Saturday, April 15, 2006

divorce

And I'm sitting outside High Cross Church in Camberley, leaning against a brick pillar to keep out of the wind, writing on the A4 pad that's now my diary, clutching carrier bags of stationery, waiting for my phone to ring, my lift to arrive.

The doors to the caretaker's cupboard are swinging open, bang, bang, smacking against the wall, making me jump. When's somone gonna come on out and close it? I won't.

I'm writing, funny how I still feel safer near a church. Now the mystery isn't enough to draw me in, just to keep me sitting in the doorway.

And the vicar's leaving through the sliding doors, leather jacket, book in hand, and as he walks past I'm rolling out from behind the pillar like an agnostic ninja and - is it the drama of the thing or just that desperation? - asking him for a minute of his time.

He's on his way to a funeral, in a hurry.

All I want is thirty seconds. Give me one good reason why I should still believe in God.

He shrugs, opens and closes his mouth, looks at his watch, we pause and listen to the wind beating through the carrier bags at my feet, the struggling pages of my diary.

"Love." he says, eventually, definitely.

I smile. Good answer.

"What other answer is there? In the end, when you take away all this stuff about control, all this crap about dos and don'ts and people thinking they know God's will, all that's left is love, and honesty. Either you see love as an emotion between humans or you see it as something divine, something underpinning everything. You make a call and that's it. I made the call and -" he tweaks the dog collar "-that's just what happens."

That's the best thirty second answer I could have hoped for. Thank you.

I roll back behind my pillar, find my page again and starting write down what he said before I forget it.

*****

And I'm reading Romans 7:7-13, about the law and sin, and how sin corrupted the law which was good and pure and turned it to something that brings death. And she's telling me how all you can really be sure of is Christ, and if you have Christ, the rest will somehow fall into place but without Christ, it's just a law. And laws don't make you right with God. Or yourself.

*****

And I'm telling him a secret, the new secret, which isn't that I'm depressed but that, ever since I've been getting treatment for the depression, I don't believe in God anymore.

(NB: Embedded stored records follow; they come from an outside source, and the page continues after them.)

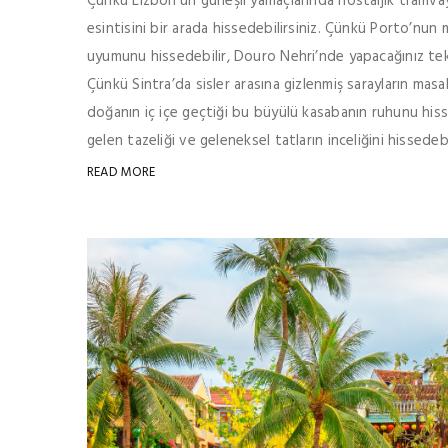
Çünkü Lizbon’un güneşli yamaçlarında nostaljik tramvay
esintisini bir arada hissedebilirsiniz. Çünkü Porto’nun 
uyumunu hissedebilir, Douro Nehri’nde yapacağınız tekne
Çünkü Sintra’da sisler arasına gizlenmiş sarayların mas
doğanın iç içe geçtiği bu büyülü kasabanın ruhunu hiss
gelen tazeliği ve geleneksel tatların inceliğini hissedebil
READ MORE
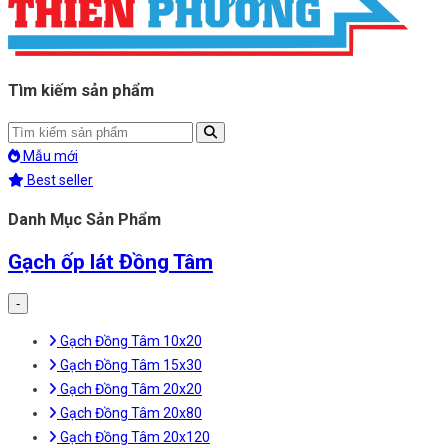
Tìm kiếm sản phẩm
Mẫu mới
Best seller
Danh Mục Sản Phẩm
Gạch ốp lát Đồng Tâm
-
Gạch Đồng Tâm 10x20
Gạch Đồng Tâm 15x30
Gạch Đồng Tâm 20x20
Gạch Đồng Tâm 20x80
Gạch Đồng Tâm 20x120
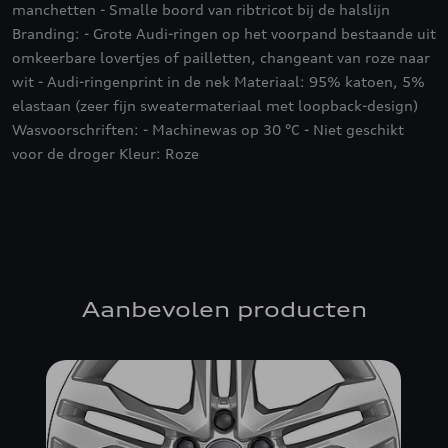
manchetten - Smalle boord van ribtricot bij de halslijn
Branding: - Grote Audi-ringen op het voorpand bestaande uit
omkeerbare lovertjes of pailletten, changeant van roze naar
wit - Audi-ringenprint in de nek Materiaal: 95% katoen, 5%
elastaan (zeer fijn sweatermateriaal met loopback-design)
Wasvoorschriften: - Machinewas op 30 °C - Niet geschikt
voor de droger Kleur: Roze
Aanbevolen producten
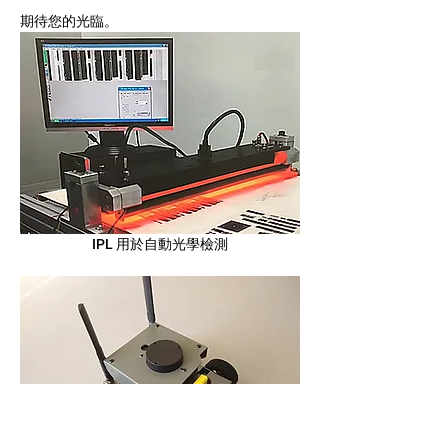
期待您的光臨。
IPL 用於自動光學檢測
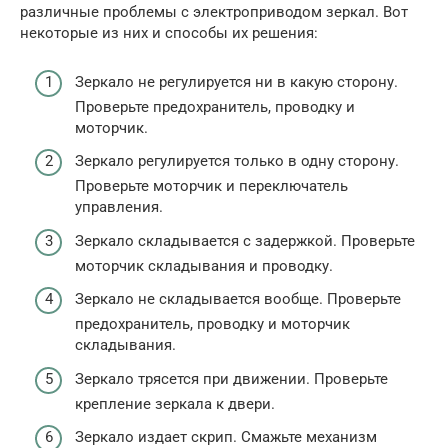
различные проблемы с электроприводом зеркал. Вот
некоторые из них и способы их решения:
Зеркало не регулируется ни в какую сторону.
Проверьте предохранитель, проводку и
моторчик.
Зеркало регулируется только в одну сторону.
Проверьте моторчик и переключатель
управления.
Зеркало складывается с задержкой. Проверьте
моторчик складывания и проводку.
Зеркало не складывается вообще. Проверьте
предохранитель, проводку и моторчик
складывания.
Зеркало трясется при движении. Проверьте
крепление зеркала к двери.
Зеркало издает скрип. Смажьте механизм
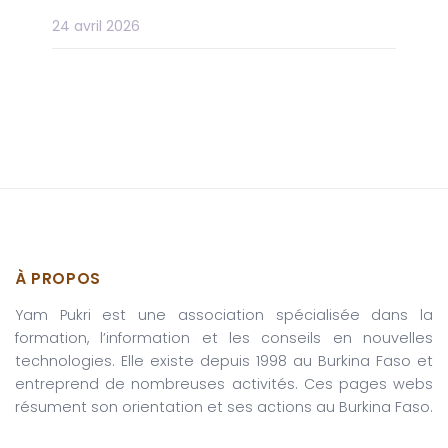
24 avril 2026
À PROPOS
Yam Pukri est une association spécialisée dans la
formation, l’information et les conseils en nouvelles
technologies. Elle existe depuis 1998 au Burkina Faso et
entreprend de nombreuses activités. Ces pages webs
résument son orientation et ses actions au Burkina Faso.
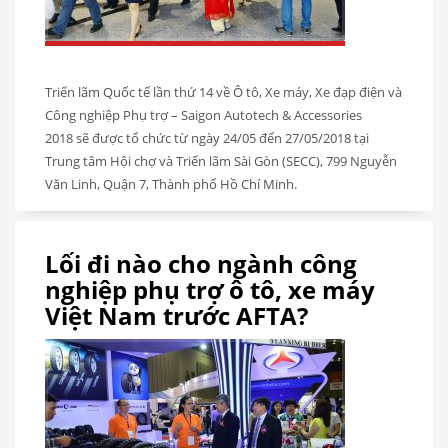
Triển lãm Quốc tế lần thứ 14 về Ô tô, Xe máy, Xe đạp điện và
Công nghiệp Phụ trợ – Saigon Autotech & Accessories
2018 sẽ được tổ chức từ ngày 24/05 đến 27/05/2018 tại
Trung tâm Hội chợ và Triển lãm Sài Gòn (SECC), 799 Nguyễn
Văn Linh, Quận 7, Thành phố Hồ Chí Minh.
Lối đi nào cho ngành công
nghiệp phụ trợ ô tô, xe máy
Việt Nam trước AFTA?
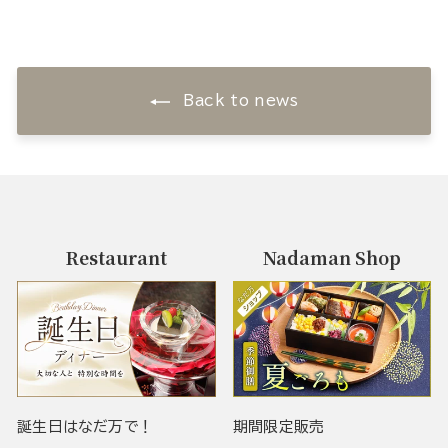
Back to news
Restaurant
Nadaman Shop
誕生日はなだ万で！
期間限定販売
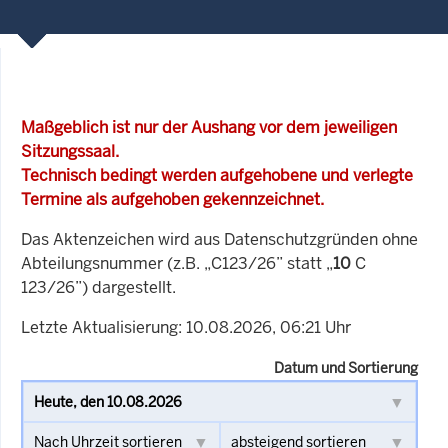
Maßgeblich ist nur der Aushang vor dem jeweiligen
Sitzungssaal.
Technisch bedingt werden aufgehobene und verlegte
Termine als aufgehoben gekennzeichnet.
Das Aktenzeichen wird aus Datenschutzgründen ohne
Abteilungsnummer (z.B. „C123/26” statt „
10
C
123/26”) dargestellt.
Letzte Aktualisierung: 10.08.2026, 06:21 Uhr
Datum und Sortierung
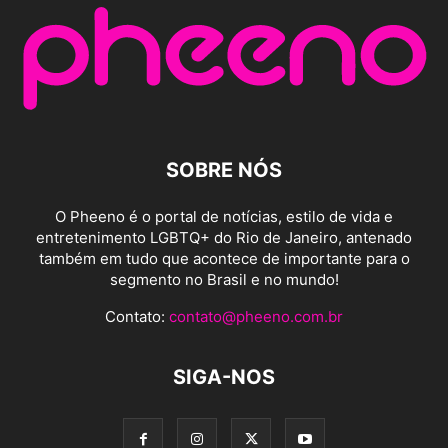
SOBRE NÓS
O Pheeno é o portal de notícias, estilo de vida e
entretenimento LGBTQ+ do Rio de Janeiro, antenado
também em tudo que acontece de importante para o
segmento no Brasil e no mundo!
Contato:
contato@pheeno.com.br
SIGA-NOS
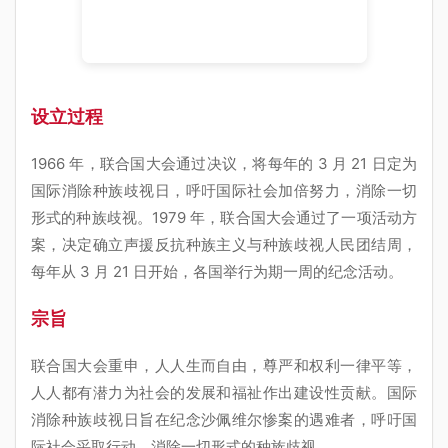
设立过程
1966 年，联合国大会通过决议，将每年的 3 月 21 日定为
国际消除种族歧视日，呼吁国际社会加倍努力，消除一切
形式的种族歧视。1979 年，联合国大会通过了一项活动方
案，决定确立声援反抗种族主义与种族歧视人民团结周，
每年从 3 月 21 日开始，各国举行为期一周的纪念活动。
宗旨
联合国大会重申，人人生而自由，尊严和权利一律平等，
人人都有潜力为社会的发展和福祉作出建设性贡献。国际
消除种族歧视日旨在纪念沙佩维尔惨案的遇难者，呼吁国
际社会采取行动，消除一切形式的种族歧视。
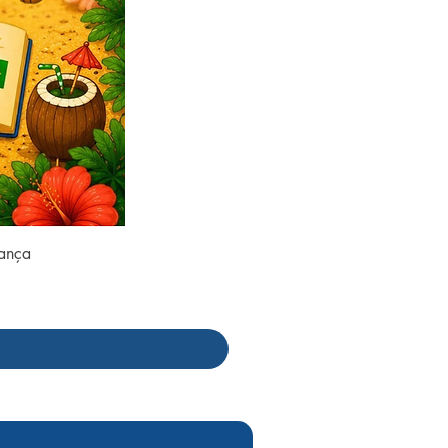
rança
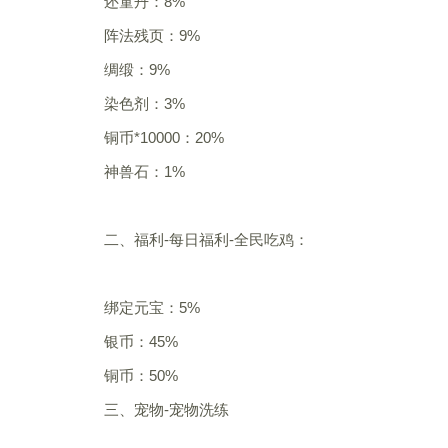
还童丹：8%
阵法残页：9%
绸缎：9%
染色剂：3%
铜币*10000：20%
神兽石：1%
二、福利-每日福利-全民吃鸡：
绑定元宝：5%
银币：45%
铜币：50%
三、宠物-宠物洗练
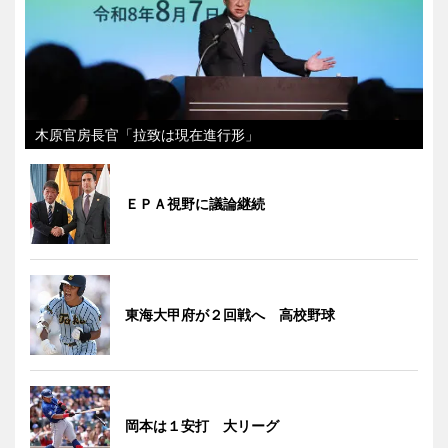
木原官房長官「拉致は現在進行形」
ＥＰＡ視野に議論継続
東海大甲府が２回戦へ 高校野球
岡本は１安打 大リーグ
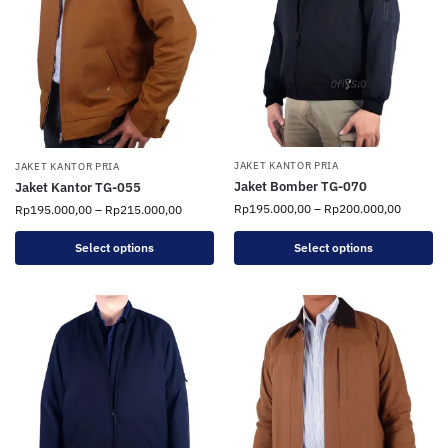
JAKET KANTOR PRIA
JAKET KANTOR PRIA
Jaket Bomber TG-070
Jaket Kantor TG-055
Rp
195.000,00
–
Rp
200.000,00
Rp
195.000,00
–
Rp
215.000,00
Select options
Select options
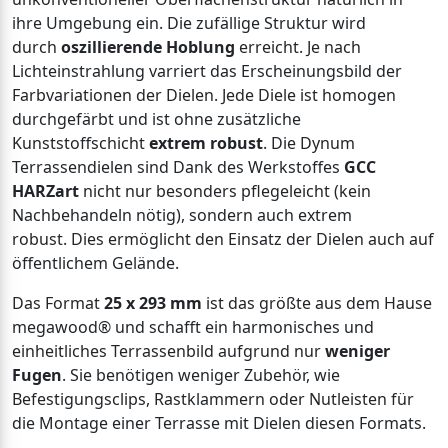
ihre Umgebung ein. Die zufällige Struktur wird
durch
oszillierende Hoblung
erreicht. Je nach
Lichteinstrahlung varriert das Erscheinungsbild der
Farbvariationen der Dielen. Jede Diele ist homogen
durchgefärbt und ist ohne zusätzliche
Kunststoffschicht
extrem robust
. Die Dynum
Terrassendielen sind Dank des Werkstoffes
GCC
HARZart
nicht nur besonders pflegeleicht (kein
Nachbehandeln nötig), sondern auch extrem
robust. Dies ermöglicht den Einsatz der Dielen auch auf
öffentlichem Gelände.
Das Format
25 x 293 mm
ist das größte aus dem Hause
megawood® und schafft ein harmonisches und
einheitliches Terrassenbild aufgrund nur
weniger
Fugen
. Sie benötigen weniger Zubehör, wie
Befestigungsclips, Rastklammern oder Nutleisten für
die Montage einer Terrasse mit Dielen diesen Formats.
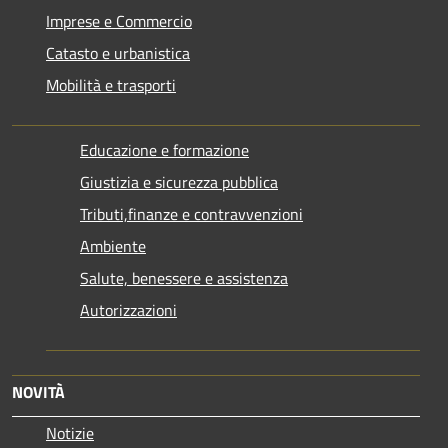
Imprese e Commercio
Catasto e urbanistica
Mobilità e trasporti
Educazione e formazione
Giustizia e sicurezza pubblica
Tributi,finanze e contravvenzioni
Ambiente
Salute, benessere e assistenza
Autorizzazioni
NOVITÀ
Notizie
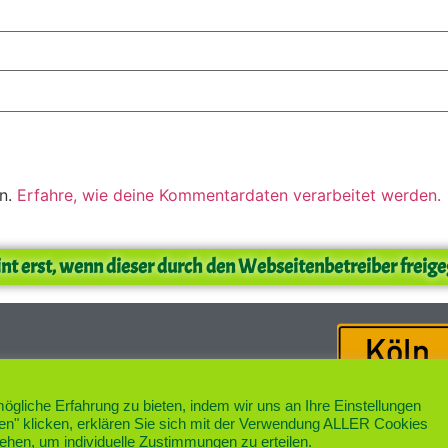
en.
Erfahre, wie deine Kommentardaten verarbeitet werden.
nt erst, wenn dieser durch den Webseitenbetreiber freig
gliche Erfahrung zu bieten, indem wir uns an Ihre Einstellungen
Das schönste Veedel im No
ren" klicken, erklären Sie sich mit der Verwendung ALLER Cookies
gehen, um individuelle Zustimmungen zu erteilen.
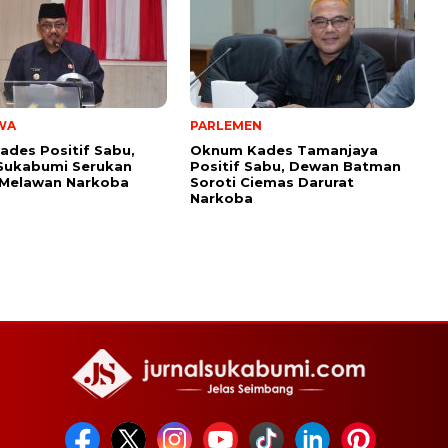
WA
PARLEMEN
ades Positif Sabu,
Oknum Kades Tamanjaya
Sukabumi Serukan
Positif Sabu, Dewan Batman
 Melawan Narkoba
Soroti Ciemas Darurat
Narkoba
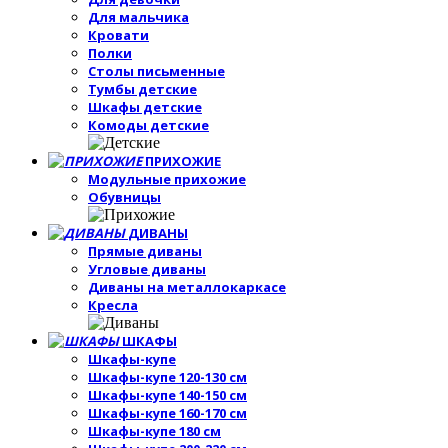
Для мальчика
Кровати
Полки
Столы письменные
Тумбы детские
Шкафы детские
Комоды детские
ПРИХОЖИЕ
Модульные прихожие
Обувницы
ДИВАНЫ
Прямые диваны
Угловые диваны
Диваны на металлокаркасе
Кресла
ШКАФЫ
Шкафы-купе
Шкафы-купе 120-130 см
Шкафы-купе 140-150 см
Шкафы-купе 160-170 см
Шкафы-купе 180 см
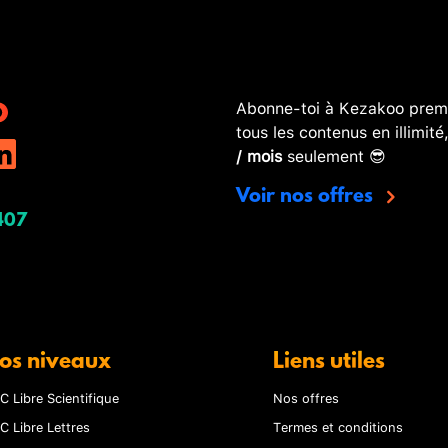
Abonne-toi à Kezakoo premi
tous les contenus en illimité
/ mois
seulement 😎
Voir nos offres
407
os niveaux
Liens utiles
C Libre Scientifique
Nos offres
C Libre Lettres
Termes et conditions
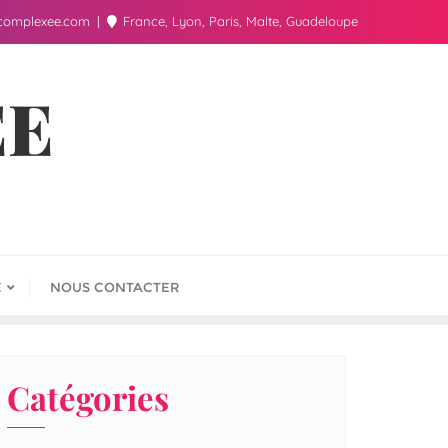
complexee.com
France, Lyon, Paris, Malte, Guadeloupe
ÉE
E
NOUS CONTACTER
Catégories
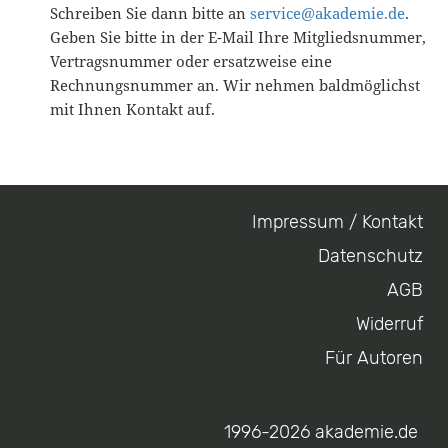
Schreiben Sie dann bitte an
service@akademie.de
.
Geben Sie bitte in der E-Mail Ihre Mitgliedsnummer,
Vertragsnummer oder ersatzweise eine
Rechnungsnummer an. Wir nehmen baldmöglichst
mit Ihnen Kontakt auf.
Impressum / Kontakt
Footer
Datenschutz
menu
AGB
Widerruf
Für Autoren
1996-2026 akademie.de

And I've said it, and he's sorry, we both are.

And I think about marriage. How there's lust, and infatuation, and if you get married on nothing but that your marriage will fail because you'll only be following the laws of marriage, and not the love behind it.

And how if you get saved for what you can get, if what you want is someone to love you because you can't love yourself, if you're not in love with God but merely infatuated with the mystery and comfort of it all.

Someday you'll learn to love yourself, and wonder why you're following this law that only brings death to those who have no love for Christ at the heart of it.

*****

And I'm sitting in the church and I'm supposed to be praying. I'm looking at the instructions I wrote out for people to pray with, the theology I typed out and how I don't believe any of it and there's people with heads bowed at each prayer station and I have never felt so insincere.

I put the stone I've been carrying at the foot of the cross. It's a mute gesture, because I don't know what it means. It's the way you hug an old friend to silence the awkwardness, the way you kiss your wife on the cheek before you leave to cheat on her, the way you stroke someone's face when you've argued and neither of you know what will happen but what's important now is not words but a gesture.

It says, I think I love you, but I don't know if I can be with you, so right now this stupid sentimental token is all I can give you. It says sorry, but I have to be myself and... I'll call you.

*****

I walk out an hour and a half before I'm supposed to finish praying, walk for 40 minutes in the dark to a field where I light up a cigarette, listen to Evanescence and drink an alcopop. Not because I want to, you understand, just because I can.

If that was a break-up then this is the pull. Changing my degree and writing and drinking and smoking and partying and volunteering and kissing and thinking and listening and changing and growing and talking and learning to love myself is me eating chocolate with my girl mates and watching chick flicks.

This is me being single.

3 Comments:

At 6:02 pm , Anonymous Anonymous said...

Either you see love as an emotion between humans or you see it as something divine, something underpinning everything. You make a call and that's it. I made the call and -" he tweaks the dog collar "-that's just what happens."

And I made the call and I'm what happened. Strange world.

When are we having a pint?

 
At 12:22 pm , Blogger becci brown said...

Wow fi, powerful stuff.

I was wondering what I would say if i were that vicar. I think it might go something like this...

Jesus didn't come to make us christians but to make us human. wholeness. The gospel promises us life in it's fulness. The Bible gives us the most complete answer of what it means to be truly human.It's not about 'getting saved' and then 'living the right way' its about grace, free, abundant grace. Which is freedom to become who we are truly meant to be. Putting off the old self and putting on the new in light of all that God has done. And all that, is fuelled by love. Love from God, love towards God.

 
At 10:21 am , Blogger Phil said...

New phone? I don't have the number...trying to get in touch to visit today but don't know when I should come. Give us a call or summit soon if you get this message.